Les romans de l’ouest, les westerns, ne sont pas qu’un genre cinématographique. Dès le XIXème siècle, la littérature est déjà abondante des histoires de pionniers qui tentent de faire reculer la Frontière et de faire fortune ; tout en affrontant l’inconnu, les indiens, la nature sauvage, et bien souvent eux-mêmes… Les westerns restent des témoignages, des récits d’aventures, des récits initiatiques… Tout semble avoir été écrit dans ce genre, il est donc étonnant de voir une écrivaine française s’emparer du style et de ses codes pour broder une narration étonnante, mais diablement réussie. « Faillir être flingué » est la huitième parution de Céline Mignard, écrivaine qui ne cesse de surprendre son public par l’éclectisme dont elle fait preuve dans le choix de ses sujets. Se lancer dans un western était un pari risqué ; mais franchement réussi, et les prix accordés à ce livre (dont celui de France Inter) sont largement mérités.
Tout y est, la ville naissante sur la Frontière, le commerce avec les indiens et la défiance qui va avec, les règlements de compte, le saloon tenu par une femme, les bœufs qui tractent sans fatiguer la carriole de colons, et bien sûr cet ouest sauvage qui fascine et inquiète.
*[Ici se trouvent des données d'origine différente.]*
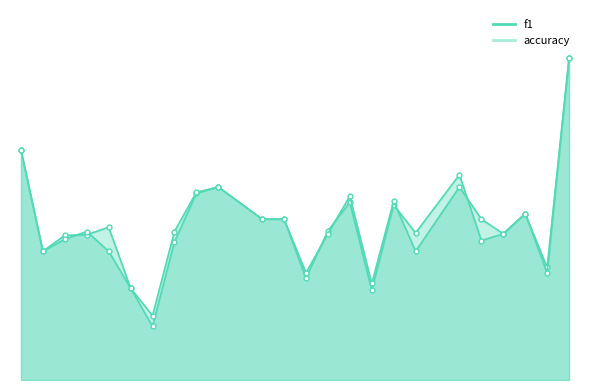

Where do accuracy and f1 first cross each other?

3 and 4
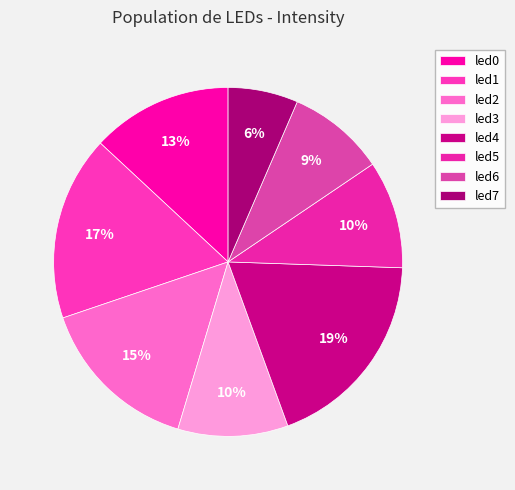

Is it true that led4 is 28% of the pie?

False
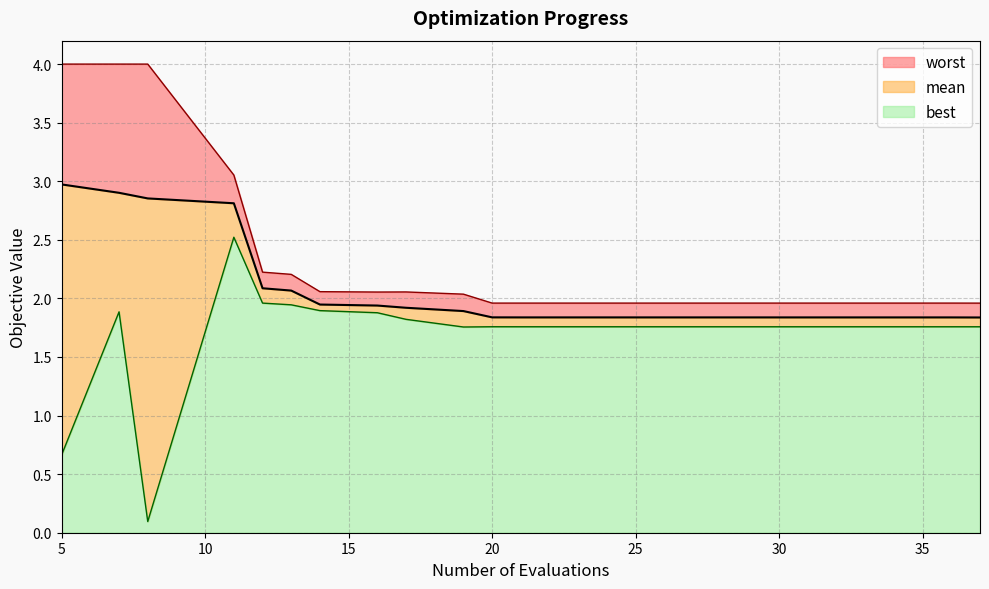

Which series has the widest spread of values?

best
Sous la forme d’un puzzle (un peu difficile à suivre au début car les personnages sont nombreux), Céline Minard s’attache surtout à un personnage qui a lui seul résume un peu tout cet esprit des pionniers : Zebulon, qui porte dans ses fontes autre chose que de simples dollars. Tous les personnages vont se croiser, puis comme sous l’effet d’une force primitive, se regrouper dans cette ville qui n’en est pas encore une réellement, où le destin va les soumettre à ses épreuves... Western aux accents crépusculaires, mais pas que ; c’est en cela qu’il change quelque peu la norme classique du genre, le renouvelle. Nous sommes à l’aube d’un nouveau siècle, et d’une nouvelle civilisation dont nos héros sont les promoteurs, même si le chamanisme est encore partie prenante de l’ensemble.
Le plus étonnant dans « Faillir être flingué », c’est la qualité du détail, qui donne de la crédibilité au récit, et on peine parfois à imaginer qu’il n’est pas d’époque, mais de 2013. L’humour, le cocasse des situations, l’étrangeté de la civilisation indienne, et parfois la violence aveugle, tout nous porte à tourner les pages comme dans un bon vieux Fenimore Cooper. J’avoue que je n’ai qu’une hâte, c’est qu’un réalisateur s’empare de cette œuvre et la transpose en images.